The amended version of the Tax Code shall contain provision confirming the liability of corporations participating in deals to be under control to communicate information on such deals and their key characteristics to tax authorities.
Provided by the fact that application of dual prices shall not be a method to evade taxation but just application of a price agreed upon by two related persons, it is considered unreasonable to impose any penalties on taxpayers regarded as related persons participating in transactions to be under control who prove to have given sufficient substantiation to the prices applied.
c) Introduction of institution of preliminary agreements for price formation.
Between taxpayers that conclude contracts to be under control and tax authorities. It shall be an instrument which allows related persons to conclude agreements prior to performance of the deal that will fix methods of price determination which will not result in any tax reduction. In case terms of such agreements are met in full, the price indicated in the contract shall be considered to be a market one and additional assessment is not required.
d) Introduction of new requirements to methods of market prices assessment as well as of principles of their application.
It causes difficulties to apply practically methods of assessing market prices (that are “arm's length prices” as called in compliance with international tax terminology) to prevent usage of dual pricing.
It mainly concerns acknowledgement of existence of a range of market prices, application of various methods of the market price assessment in case information about deals with homogeneous goods (works services) is lacking, determination of the order of actions undertaken by tax authorities at identification of exchange prices, etc.
At present it has become widespread to employ minimization of corporate tax liabilities by means of free manipulation of prices at transactions effected by related persons or persons under control.
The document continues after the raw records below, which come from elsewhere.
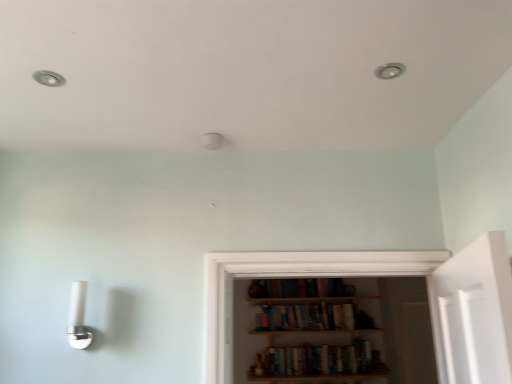
Question: Considering the positions of point (39, 69) and point (367, 345), is point (39, 69) closer or farther from the camera than point (367, 345)?

Choices:
 (A) farther
 (B) closer

Answer: (B)

Question: In the image, is matte white light fixture at upper left positioned in front of or behind hardcover books at center, the 1th book ordered from the bottom?

Choices:
 (A) front
 (B) behind

Answer: (A)

Question: Estimate the real-world distances between objects in this image. Which object is farther from the hardcover books at center, the 2th book when ordered from bottom to top?

Choices:
 (A) matte white light fixture at upper left
 (B) white glossy sconce at lower left
 (C) hardcover books at center, the 1th book ordered from the bottom

Answer: (A)

Question: Estimate the real-world distances between objects in this image. Which object is closer to the hardcover books at center, the 1th book ordered from the bottom?

Choices:
 (A) hardcover books at center, placed as the first book when sorted from top to bottom
 (B) white glossy sconce at lower left
 (C) matte white light fixture at upper left

Answer: (A)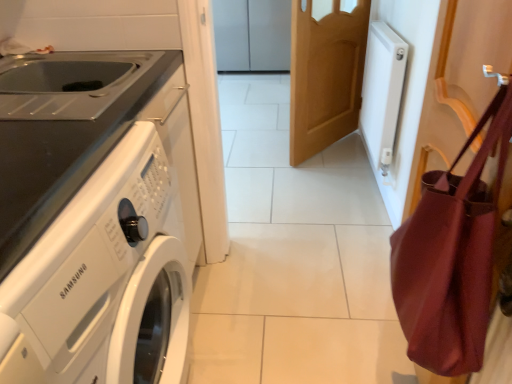
This screenshot has height=384, width=512. What are the coordinates of `vacant area that is in front of light brown wooden door at center` in the screenshot? It's located at (334, 178).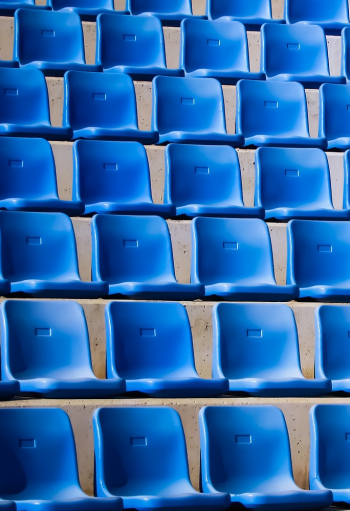
Image resolution: width=350 pixels, height=511 pixels. Identify the location of seats in the closest 2 rows to me. click(x=30, y=457), click(x=135, y=459), click(x=258, y=455), click(x=326, y=448), click(x=334, y=361), click(x=284, y=361), click(x=187, y=358), click(x=56, y=359), click(x=6, y=386).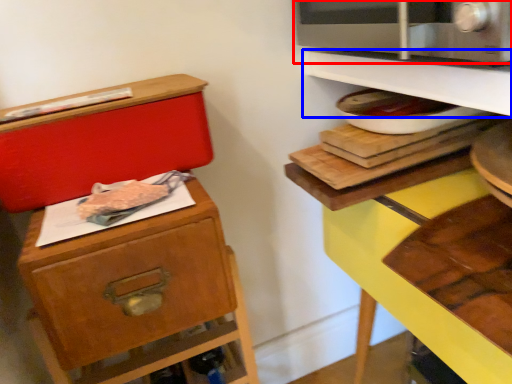
Question: Which of the following is the farthest to the observer, microwave oven (highlighted by a red box) or shelf (highlighted by a blue box)?

Choices:
 (A) microwave oven
 (B) shelf

Answer: (B)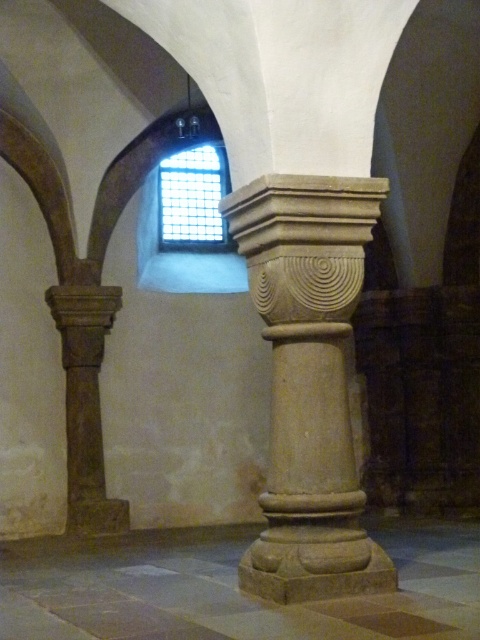
Between beige stone column at center and brown stone column at left, which one is positioned higher?

Positioned higher is beige stone column at center.

Looking at this image, who is more forward, [319,554] or [111,291]?

Point [319,554]

The image size is (480, 640). I want to click on beige stone column at center, so click(x=309, y=381).

Does beige stone column at center have a lesser width compared to smooth stone column at center?

Indeed, beige stone column at center has a lesser width compared to smooth stone column at center.

Is point (273, 566) positioned after point (474, 554)?

No, (273, 566) is closer to viewer.

At what (x,y) coordinates should I click in order to perform the action: click on beige stone column at center. Please return your answer as a coordinate pair (x, y). Image resolution: width=480 pixels, height=640 pixels. Looking at the image, I should click on (309, 381).

Between point (463, 584) and point (204, 147), which one is positioned behind?

Positioned behind is point (204, 147).

From the picture: Between smooth stone column at center and clear glass window at upper center, which one has more height?

clear glass window at upper center

Between point (32, 630) and point (206, 177), which one is positioned behind?

The point (206, 177) is behind.

Locate an element on the screen. This screenshot has width=480, height=640. smooth stone column at center is located at coordinates (229, 588).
Thus, for example, with the aim to minimize tax liabilities a transaction can be registered in so called low tax zones and jurisdictions allowing usage of tax benefits, preferential tax treatments or tolerant to existence of losses recorded in tax accounting and nonpayment of taxes resulted from illegal liquidation of taxpaying companies.
One more negative consequence of applying dual price formation by groups of companies within the Russian tax payment system is transfer of a mobile tax base from one region to another that results in obtaining profit by some certain Russian regions whereas other ones incur losses. As a consequence of such manipulation not only budgets of those regions sustain losses but the Russian budget system in general.
The dual price formation principle is based on usage of a price different from the price that could agreed upon by two independent persons who are not connected by any relations resulting from common participation in the capital under control or agreement. Hence, if the factual price is different from the price that could be applied by two independent persons and the size of which could be determined by demand and supply conditions, one of the two parties participating in such a deal makes gains at the expense of the other party (in such cases profits gained and losses incurred shall be interpreted in comparison with the ones that could be gained or incurred in case the deal has been made between independent persons). The price of the deal made in such a way can be defined as a dual or transfer price.